This document explains the transaction layout and thinking behind transaction version 4.
After 8 years of using essentially the same transaction version and layout Bitcoin is in need of an upgrade and lessons learned in that time are taking into account when designing it. The most important detail is that we have seen a need for more flexibility. For instance when the 'sequence' fields were introduced in the old transaction format, and later deprecated again, the end result was that all transactions still were forced to keep those fields and grow the blockchain while they all were set to the default value.
The way towards that flexibility is to use a generic concept made popular
various decades ago with the XML format.

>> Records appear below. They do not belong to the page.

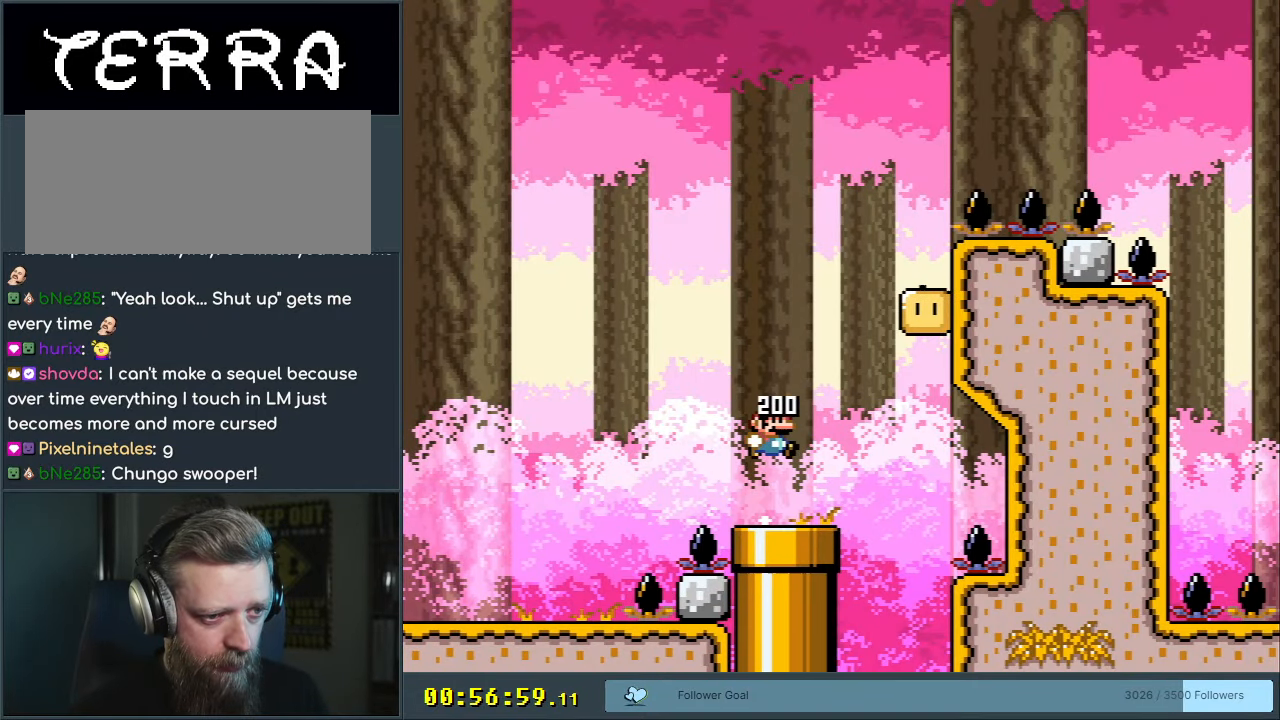
{"buttons": ["Y"], "events": [[67, "DPAD_LEFT", "down"], [200, "DPAD_LEFT", "up"], [317, "DPAD_RIGHT", "down"], [417, "DPAD_RIGHT", "up"], [483, "B", "up"]]}
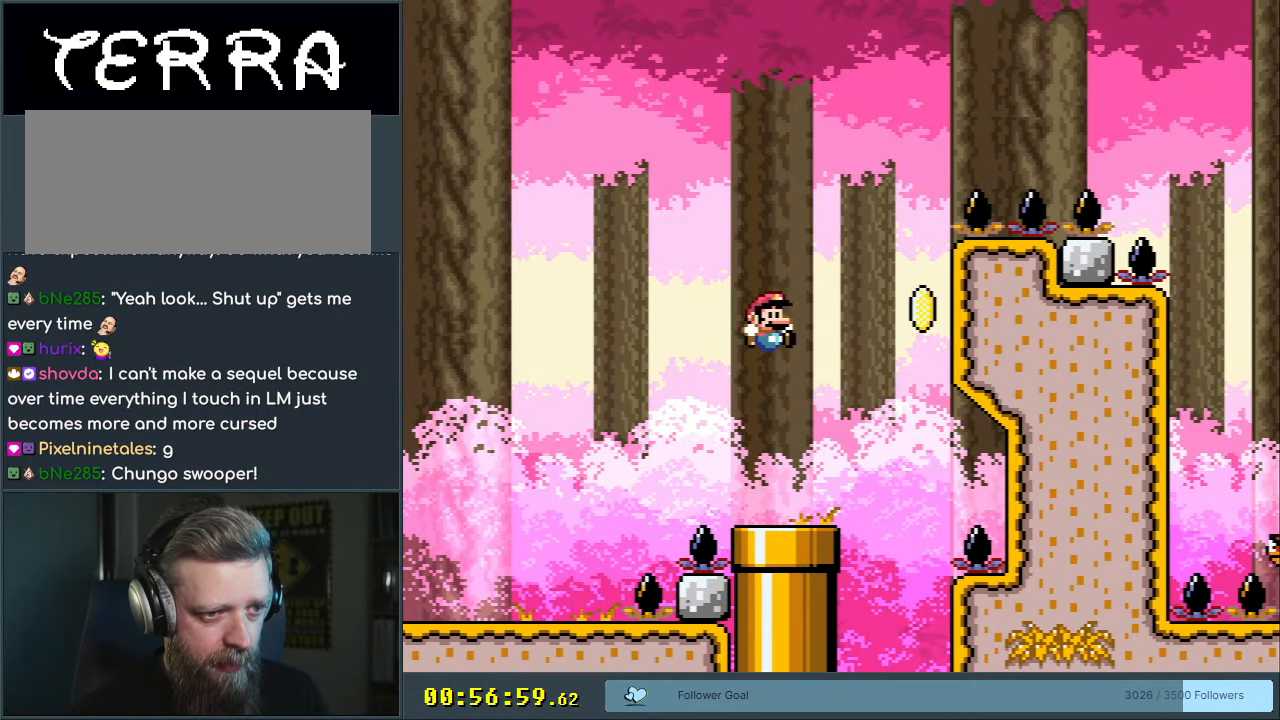
{"buttons": ["B", "Y"], "events": [[200, "DPAD_LEFT", "down"], [317, "B", "down"], [433, "DPAD_LEFT", "up"]]}
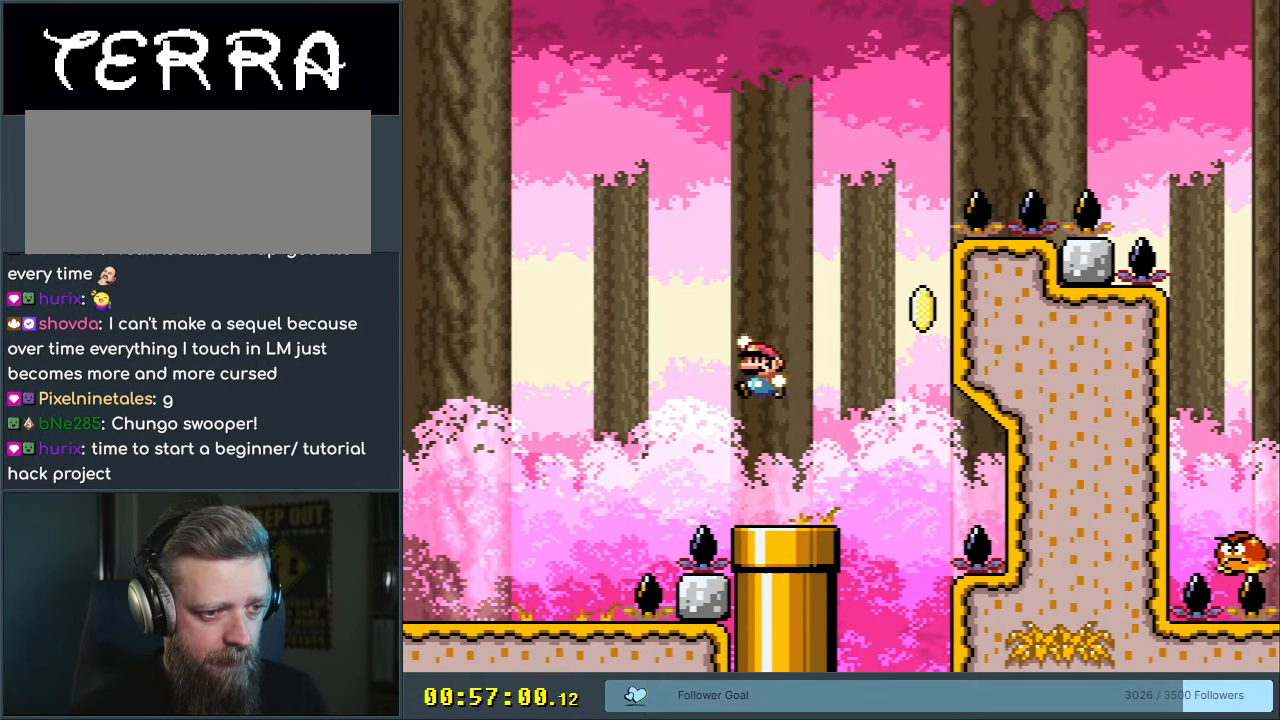
{"buttons": ["B", "Y", "DPAD_LEFT"], "events": [[50, "B", "up"], [83, "DPAD_RIGHT", "down"], [450, "B", "down"], [483, "DPAD_RIGHT", "up"], [500, "DPAD_LEFT", "down"]]}
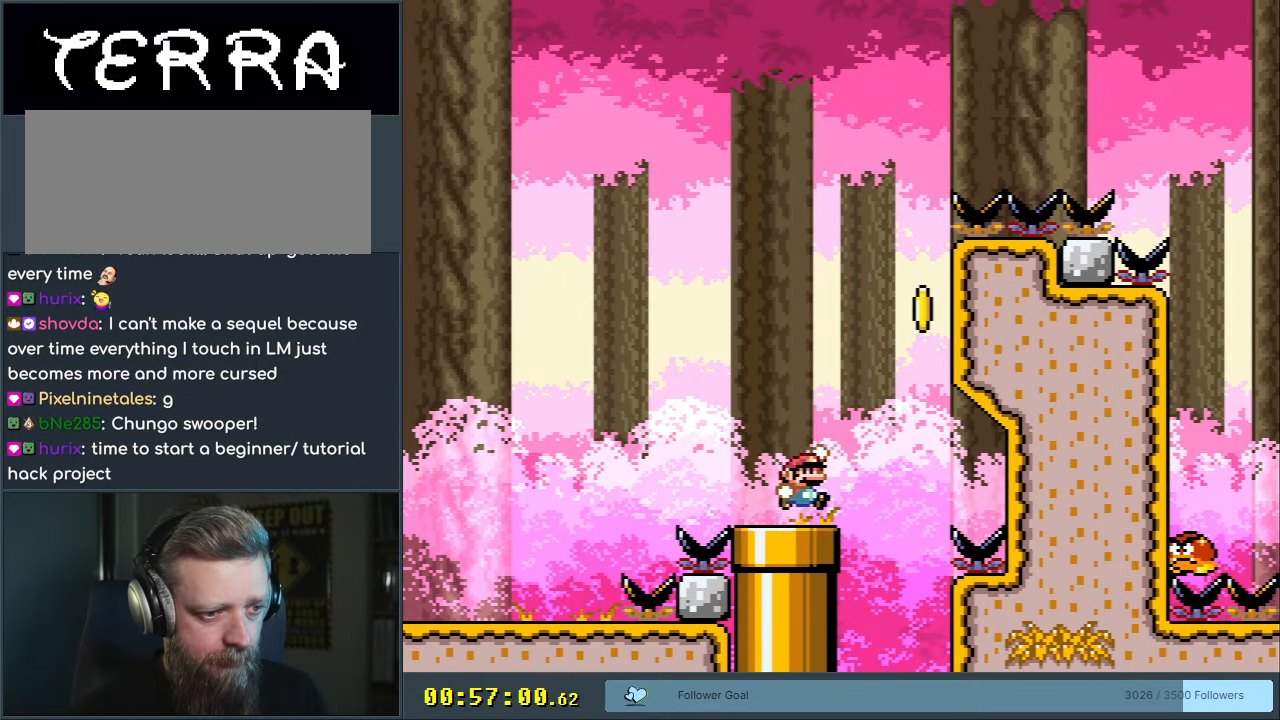
{"buttons": ["B", "Y", "DPAD_RIGHT"], "events": [[150, "DPAD_LEFT", "up"], [183, "DPAD_RIGHT", "down"]]}
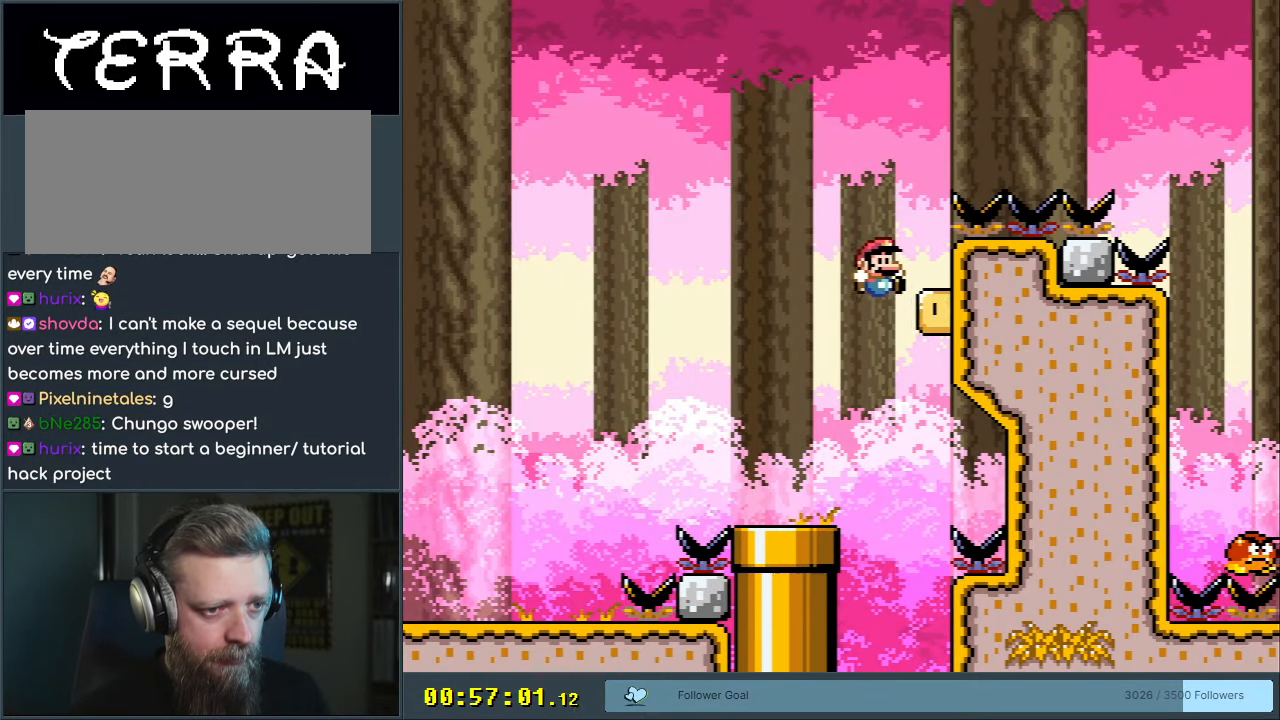
{"buttons": ["B", "Y", "DPAD_RIGHT"], "events": [[250, "B", "up"], [283, "DPAD_RIGHT", "up"], [317, "DPAD_LEFT", "down"], [467, "DPAD_LEFT", "up"], [483, "DPAD_RIGHT", "down"], [500, "B", "down"]]}
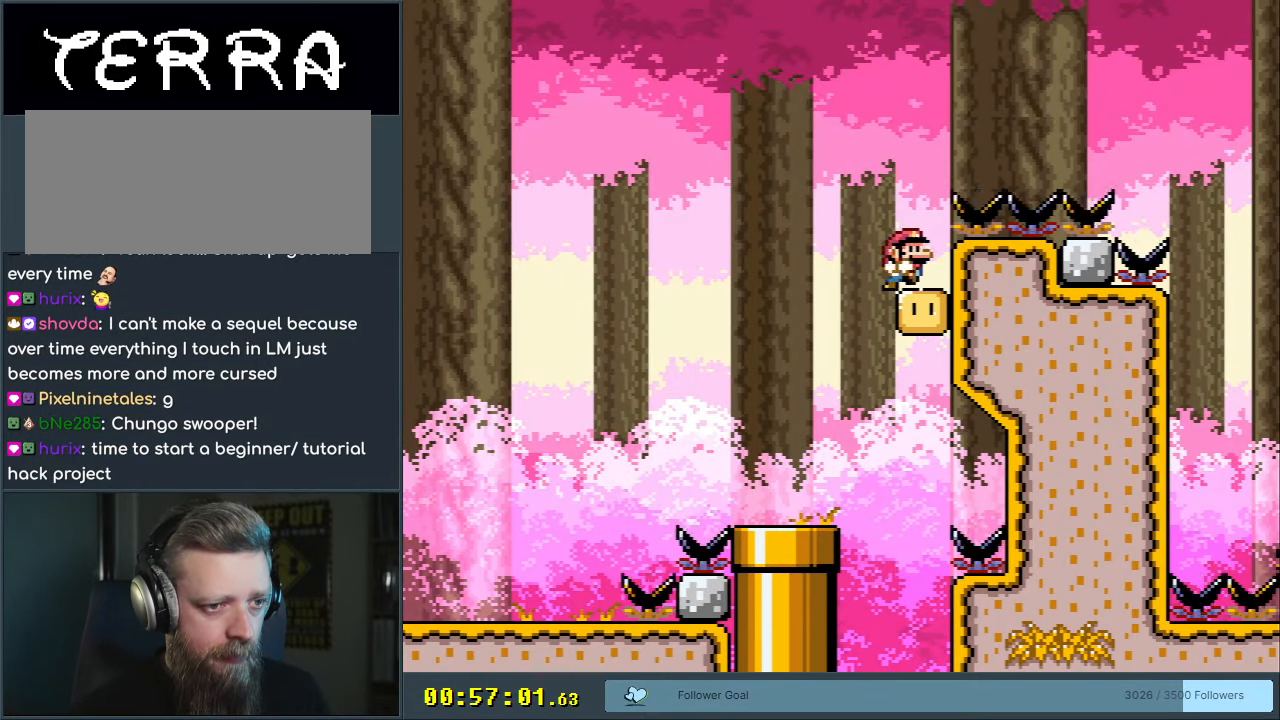
{"buttons": ["B", "Y", "DPAD_RIGHT"], "events": []}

The idea is that we give each
field a name and this means that new fields can be added or optional fields
can be omitted from individual transactions. Some other ideas are the
standardization of data-formats (like number and string encoding) so
we create a more consistent system.
One thing we shall not inherit from XML is its text-based format. Instead we use the Compact Message Format (CMF) which is optimized to keep the size small and fast to parse.
- Fixes malleability
- Linear scaling of signature checking
- Very flexible future extensibility
- Makes transactions smaller
- Supports the Lightning Network
Additionally, in the v4 (flextrans) format we add the support for the following proofs;
- input amount. Including the amount means we sign this transaction only if the amount we are spending is the one provided. Wallets that do not have the full utxo DB can safely sign knowing that if they were lied to about the amount being spent, their signature is useless.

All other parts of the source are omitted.